> **TASK BRIEF**
Rewrite the problem statement between "Time Limit: 3000/1500" and "end of input.", inclusive, and swap each "interesting" for "curious".

> **TEXT SECTION**
高精度求余-HDOJ-5373-The Shortest Problem

The shortest problem

Time Limit: 3000/1500 MS (Java/Others) Memory Limit: 65536/65536 K (Java/Others)
Total Submission(s): 1676 Accepted Submission(s): 746

Problem Description
In this problem, we should solve an interesting game. At first, we have an integer n, then we begin to make some funny change. We sum up every digit of the n, then insert it to the tail of the number n, then let the new number be the interesting number n. repeat it for t times. When n=123 and t=3 then we can get 123->1236->123612->12361215.

Input
Multiple input.
We have two integer n (0<=n<=104 ) , t(0<=t<=105) in each row.
When n==-1 and t==-1 mean the end of input.

Output
For each input , if the final number are divisible by 11, output “Yes”, else output ”No”. without quote.

> **INFORMATION SUPPLIED**
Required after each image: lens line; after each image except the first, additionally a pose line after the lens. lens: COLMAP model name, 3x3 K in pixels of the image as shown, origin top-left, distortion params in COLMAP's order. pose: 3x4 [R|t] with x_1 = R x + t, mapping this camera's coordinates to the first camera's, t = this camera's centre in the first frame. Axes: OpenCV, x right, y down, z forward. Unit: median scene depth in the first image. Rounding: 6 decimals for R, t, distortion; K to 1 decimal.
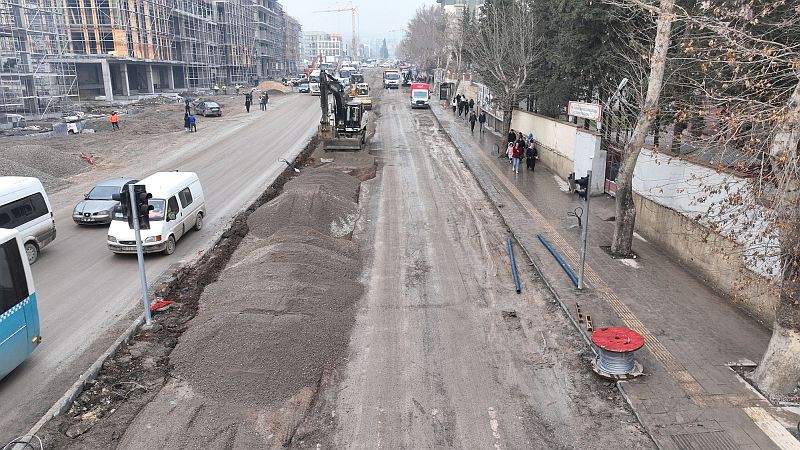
lens RADIAL K [[572.5, 0, 398.1], [0, 572.5, 226.1], [0, 0, 1]] dist [0.007321, 0.021463]
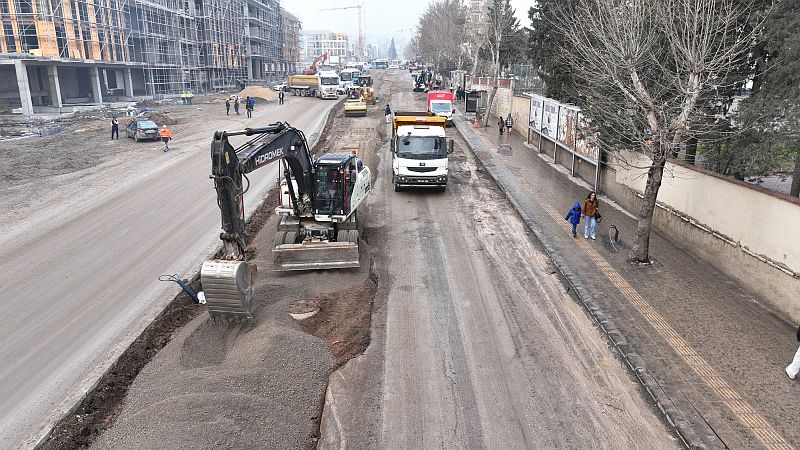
lens RADIAL K [[572.5, 0, 401.2], [0, 572.5, 223.0], [0, 0, 1]] dist [0.007321, 0.021463]
pose [[0.999959, -0.000095, -0.009086, -0.004866], [0.000046, 0.999986, -0.005381, -0.064548], [0.009087, 0.005381, 0.999944, 0.222634]]
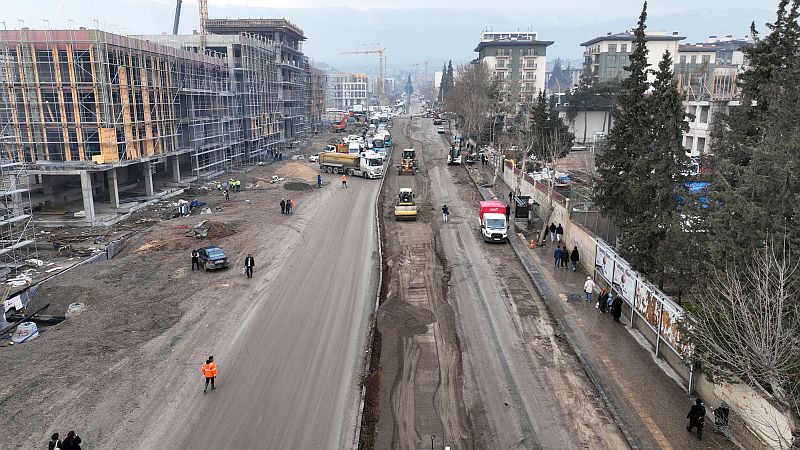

> **TASK RESULT**
Time Limit: 3000/1500 MS (Java/Others) Memory Limit: 65536/65536 K (Java/Others)
Total Submission(s): 1676 Accepted Submission(s): 746

Problem Description
In this problem, we should solve an curious game. At first, we have an integer n, then we begin to make some funny change. We sum up every digit of the n, then insert it to the tail of the number n, then let the new number be the curious number n. repeat it for t times. When n=123 and t=3 then we can get 123->1236->123612->12361215.

Input
Multiple input.
We have two integer n (0<=n<=104 ) , t(0<=t<=105) in each row.
When n==-1 and t==-1 mean the end of input.